Credit Corp’s earnings slump amid ongoing challenges in US debt collections business

Credit Corp’s earnings slump amid ongoing challenges in US debt collections business

Photo: Emil Kalibradov via Unsplash

Debt collection group Credit Corp (ASX: CCP) has suffered an 11 per cent fall in underlying profit despite improved revenue amid ongoing challenges in the US and subdued debt-buying activities in Australia and New Zealand.

Credit Corp posted an underlying profit of $81.2 million in FY24, down from $91.3 million a year earlier while revenue rose 10 per cent to $519.6 million.

Net profit after tax took an even bigger hit, slumping 44 per cent to $50.7 million largely due to impairments in its US loan book.

The US impairments totalled $65 million which were moderately offset by a $21.6 million gain due to the adoption of a new accounting measure for debt recoveries.

The company, which also owns the Wallet Wizard lending business, notes that its FY24 result “fell well short of initial expectations” with the profit performance reflecting a deterioration in the collections environment in the US that was initially flagged by the group in late FY23.

But Credit Corp CEO Thomas Beregi put a positive spin on the latest earnings by noting that operational improvements mean the company is now more competitive in the market.  

Beregi also points out that the company's US operational performance lifted in the June quarter with record quarterly collections reported.

“We secured more than half of our expected annual US investment during the month of July alone, as recent operational improvement supported more competitive bidding,” he says.

“Purchasing conditions in the US remain favourable, with steady pricing and supply expected to increase over the near-term.

“Collection conditions, which deteriorated late in FY23, have remained static despite ongoing uncertainty as to the outlook for US credit-impaired consumers.”

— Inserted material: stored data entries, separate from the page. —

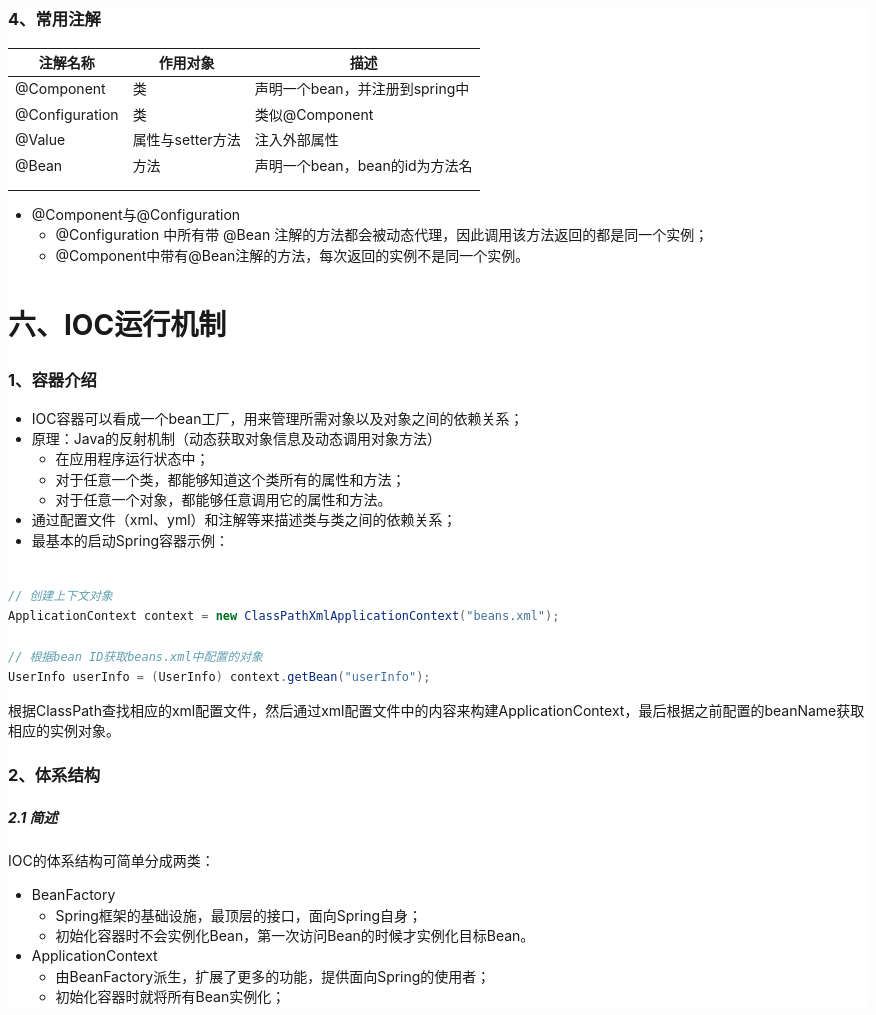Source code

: ### 4、常用注解

| 注解名称       | 作用对象         | 描述                           |
| -------------- | ---------------- | ------------------------------ |
| @Component     | 类               | 声明一个bean，并注册到spring中 |
| @Configuration | 类               | 类似@Component                 |
| @Value         | 属性与setter方法 | 注入外部属性                   |
| @Bean          | 方法             | 声明一个bean，bean的id为方法名 |
|                |                  |                                |
|                |                  |                                |

- @Component与@Configuration
  - @Configuration 中所有带 @Bean 注解的方法都会被动态代理，因此调用该方法返回的都是同一个实例；
  - @Component中带有@Bean注解的方法，每次返回的实例不是同一个实例。

# 六、IOC运行机制

### 1、容器介绍

- IOC容器可以看成一个bean工厂，用来管理所需对象以及对象之间的依赖关系；
- 原理：Java的反射机制（动态获取对象信息及动态调用对象方法）
  - 在应用程序运行状态中；
  - 对于任意一个类，都能够知道这个类所有的属性和方法；
  - 对于任意一个对象，都能够任意调用它的属性和方法。
- 通过配置文件（xml、yml）和注解等来描述类与类之间的依赖关系；
- 最基本的启动Spring容器示例：

```java

// 创建上下文对象
ApplicationContext context = new ClassPathXmlApplicationContext("beans.xml");

// 根据bean ID获取beans.xml中配置的对象
UserInfo userInfo = (UserInfo) context.getBean("userInfo");

```

根据ClassPath查找相应的xml配置文件，然后通过xml配置文件中的内容来构建ApplicationContext，最后根据之前配置的beanName获取相应的实例对象。

### 2、体系结构

##### 2.1 简述

IOC的体系结构可简单分成两类：
- BeanFactory
  - Spring框架的基础设施，最顶层的接口，面向Spring自身；
  - 初始化容器时不会实例化Bean，第一次访问Bean的时候才实例化目标Bean。
- ApplicationContext
  - 由BeanFactory派生，扩展了更多的功能，提供面向Spring的使用者；
  - 初始化容器时就将所有Bean实例化；
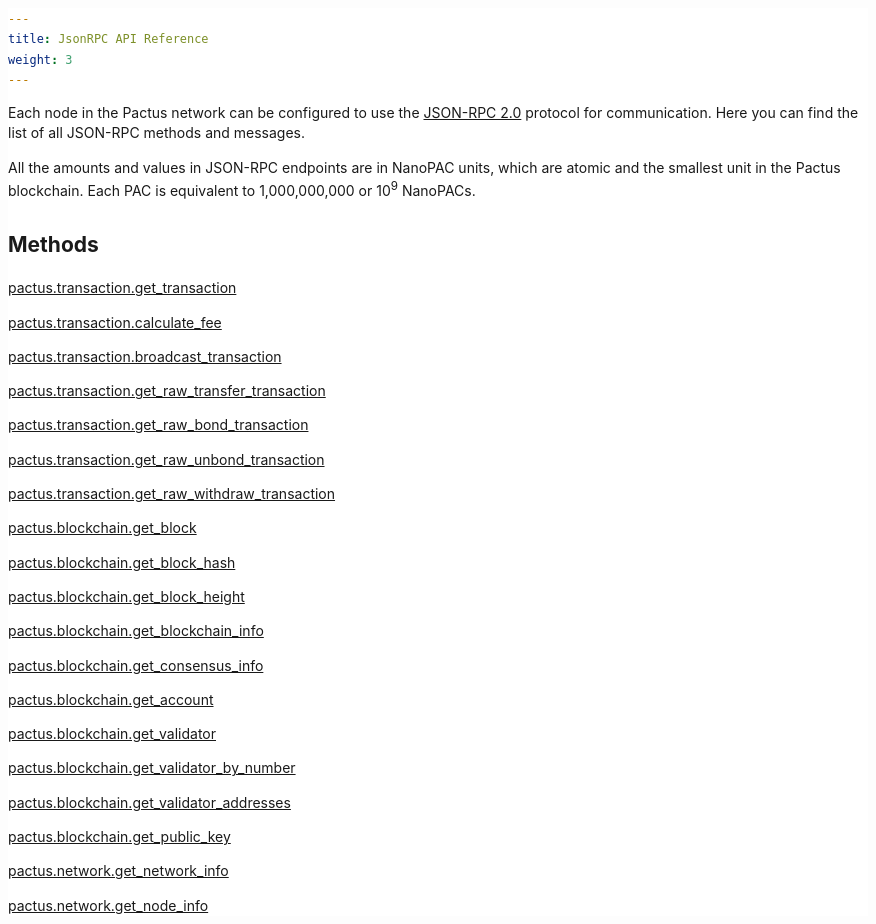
```yaml
---
title: JsonRPC API Reference
weight: 3
---
```


Each node in the Pactus network can
 be configured to use the [JSON-RPC 2.0](https://www.jsonrpc.org/specification) protocol for communication.
Here you can find the list of all JSON-RPC methods and messages.

All the amounts and values in JSON-RPC endpoints are in
NanoPAC units, which are atomic and the smallest unit in the Pactus blockchain.
Each PAC is equivalent to
1,000,000,000 or 10<sup>9</sup> NanoPACs.

<h2>Methods</h2>

<a href="#pactus.transaction.get_transaction">pactus.transaction.get_transaction</a>

<a href="#pactus.transaction.calculate_fee">pactus.transaction.calculate_fee</a>

<a href="#pactus.transaction.broadcast_transaction">pactus.transaction.broadcast_transaction</a>

<a href="#pactus.transaction.get_raw_transfer_transaction">pactus.transaction.get_raw_transfer_transaction</a>

<a href="#pactus.transaction.get_raw_bond_transaction">pactus.transaction.get_raw_bond_transaction</a>

<a href="#pactus.transaction.get_raw_unbond_transaction">pactus.transaction.get_raw_unbond_transaction</a>

<a href="#pactus.transaction.get_raw_withdraw_transaction">pactus.transaction.get_raw_withdraw_transaction</a>

<a href="#pactus.blockchain.get_block">pactus.blockchain.get_block</a>

<a href="#pactus.blockchain.get_block_hash">pactus.blockchain.get_block_hash</a>

<a href="#pactus.blockchain.get_block_height">pactus.blockchain.get_block_height</a>

<a href="#pactus.blockchain.get_blockchain_info">pactus.blockchain.get_blockchain_info</a>

<a href="#pactus.blockchain.get_consensus_info">pactus.blockchain.get_consensus_info</a>

<a href="#pactus.blockchain.get_account">pactus.blockchain.get_account</a>

<a href="#pactus.blockchain.get_validator">pactus.blockchain.get_validator</a>

<a href="#pactus.blockchain.get_validator_by_number">pactus.blockchain.get_validator_by_number</a>

<a href="#pactus.blockchain.get_validator_addresses">pactus.blockchain.get_validator_addresses</a>

<a href="#pactus.blockchain.get_public_key">pactus.blockchain.get_public_key</a>

<a href="#pactus.network.get_network_info">pactus.network.get_network_info</a>

<a href="#pactus.network.get_node_info">pactus.network.get_node_info</a>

Credit Corp also notes that secured auto loan volumes “remain deliberately constrained”.

“Persistently elevated used car prices have increased risk in the credit-impaired auto segment,” says Beregi.

The company is confident that the Wallet Wizard cash loan book will deliver strong earnings growth over the next few years. The consumer lending division posted an 18 per cent increase in net profit after tax.

“However, further growth will depend on other products including auto and one of the current or planned pilots being rolled-out at scale,” says Beregi.

As for the Australian and New Zealand debt-buying market, Credit Corp says sale volumes remain substantially lower than pre-COVID levels.

But the group says that in FY24 it secured the highest direct-from-issuer investment volume in the region since FY20 and that the run-off in the Australian-NZ ledger book had stabilised by the end of the year.

As a result, Credit Corp is not expecting segment results to fall significantly in FY25.

“While a recovery in debt sale volumes is not expected, Credit Corp is well-positioned for such a scenario with industry-leading compliance metrics, a very competitive operation and the ability to grow operational scale promptly,” says the group.

Amid the challenging environment, Credit Corp has extended and increased its banking facilities with limits lifted to $505 million, comprising a consumer lending warehouse of $250 million that expires in October 2028 and a $255 million syndicated corporate facility that expires in July 2029.

“The expanded facility allows for opportunistic investment across Credit Corp’s markets,” says Beregi.

Credit Corp is paying a final dividend of 23c per share which brings its full-year payout to 38c. This is down from 70c in FY23.

The group is targeting an improved net profit after tax of between $90 million and $100 million in FY25.